● TASK
In the material below, how many lines contain the word "quality"? The reply must be that number alone.

========================

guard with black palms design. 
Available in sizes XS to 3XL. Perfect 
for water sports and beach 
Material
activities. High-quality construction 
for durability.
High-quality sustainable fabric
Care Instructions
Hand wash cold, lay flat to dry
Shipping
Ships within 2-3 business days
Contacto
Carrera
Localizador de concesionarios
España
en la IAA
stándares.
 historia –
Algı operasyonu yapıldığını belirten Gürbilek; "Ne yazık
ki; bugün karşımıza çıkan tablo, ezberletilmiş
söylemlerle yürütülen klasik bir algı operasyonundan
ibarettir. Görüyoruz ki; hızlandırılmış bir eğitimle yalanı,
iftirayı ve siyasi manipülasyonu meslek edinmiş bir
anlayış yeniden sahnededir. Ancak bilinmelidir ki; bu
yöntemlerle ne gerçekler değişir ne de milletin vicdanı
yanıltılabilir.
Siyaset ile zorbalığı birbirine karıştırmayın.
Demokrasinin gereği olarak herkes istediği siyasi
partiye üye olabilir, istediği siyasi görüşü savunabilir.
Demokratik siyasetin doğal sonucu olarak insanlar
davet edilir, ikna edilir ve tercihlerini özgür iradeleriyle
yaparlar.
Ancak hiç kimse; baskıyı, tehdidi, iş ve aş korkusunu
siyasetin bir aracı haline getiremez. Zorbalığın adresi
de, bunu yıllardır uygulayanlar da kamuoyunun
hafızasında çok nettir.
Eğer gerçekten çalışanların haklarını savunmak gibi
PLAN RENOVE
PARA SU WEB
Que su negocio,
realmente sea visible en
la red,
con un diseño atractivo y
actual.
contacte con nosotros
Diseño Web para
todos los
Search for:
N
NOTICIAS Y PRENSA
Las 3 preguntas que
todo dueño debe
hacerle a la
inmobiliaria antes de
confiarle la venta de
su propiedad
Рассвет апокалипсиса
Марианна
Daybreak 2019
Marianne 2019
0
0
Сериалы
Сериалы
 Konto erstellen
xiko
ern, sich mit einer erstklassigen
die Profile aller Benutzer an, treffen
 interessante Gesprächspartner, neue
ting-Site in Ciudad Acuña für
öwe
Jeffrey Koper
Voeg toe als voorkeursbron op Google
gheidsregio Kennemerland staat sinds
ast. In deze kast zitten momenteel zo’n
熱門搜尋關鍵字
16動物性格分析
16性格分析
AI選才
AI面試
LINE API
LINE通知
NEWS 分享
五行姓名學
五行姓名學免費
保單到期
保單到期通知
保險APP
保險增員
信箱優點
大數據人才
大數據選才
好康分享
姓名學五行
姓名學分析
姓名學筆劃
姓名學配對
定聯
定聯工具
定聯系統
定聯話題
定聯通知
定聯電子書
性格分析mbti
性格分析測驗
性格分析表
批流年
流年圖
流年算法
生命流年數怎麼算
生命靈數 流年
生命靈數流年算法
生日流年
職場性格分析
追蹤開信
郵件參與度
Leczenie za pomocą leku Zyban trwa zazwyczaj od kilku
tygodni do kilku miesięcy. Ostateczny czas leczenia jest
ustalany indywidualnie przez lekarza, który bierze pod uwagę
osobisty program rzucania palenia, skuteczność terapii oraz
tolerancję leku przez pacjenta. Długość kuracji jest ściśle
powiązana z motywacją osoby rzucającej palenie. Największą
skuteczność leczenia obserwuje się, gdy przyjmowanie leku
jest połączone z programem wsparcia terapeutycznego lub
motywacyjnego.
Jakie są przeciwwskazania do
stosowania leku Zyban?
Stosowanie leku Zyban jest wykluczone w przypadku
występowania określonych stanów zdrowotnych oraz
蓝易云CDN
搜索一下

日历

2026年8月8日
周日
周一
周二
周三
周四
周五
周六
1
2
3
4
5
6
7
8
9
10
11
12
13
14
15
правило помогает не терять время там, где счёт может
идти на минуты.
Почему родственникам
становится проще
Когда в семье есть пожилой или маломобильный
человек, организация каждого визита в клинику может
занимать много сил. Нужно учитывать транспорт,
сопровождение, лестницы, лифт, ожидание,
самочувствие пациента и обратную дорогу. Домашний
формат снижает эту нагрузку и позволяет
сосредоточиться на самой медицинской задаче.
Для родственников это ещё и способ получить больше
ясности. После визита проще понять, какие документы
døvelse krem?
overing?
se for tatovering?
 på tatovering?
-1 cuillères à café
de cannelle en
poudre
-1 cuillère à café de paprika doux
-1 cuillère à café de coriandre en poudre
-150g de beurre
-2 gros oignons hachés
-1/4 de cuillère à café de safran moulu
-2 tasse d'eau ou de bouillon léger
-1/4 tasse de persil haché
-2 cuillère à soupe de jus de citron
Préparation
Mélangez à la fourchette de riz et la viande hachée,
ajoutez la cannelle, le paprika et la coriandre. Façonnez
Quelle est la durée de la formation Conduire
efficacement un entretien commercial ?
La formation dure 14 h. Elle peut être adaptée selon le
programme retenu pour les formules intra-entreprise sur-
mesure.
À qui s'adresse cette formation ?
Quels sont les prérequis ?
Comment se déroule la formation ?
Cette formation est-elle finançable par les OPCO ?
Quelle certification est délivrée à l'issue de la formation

========================

● SOLUTION TO THE PROBLEM
2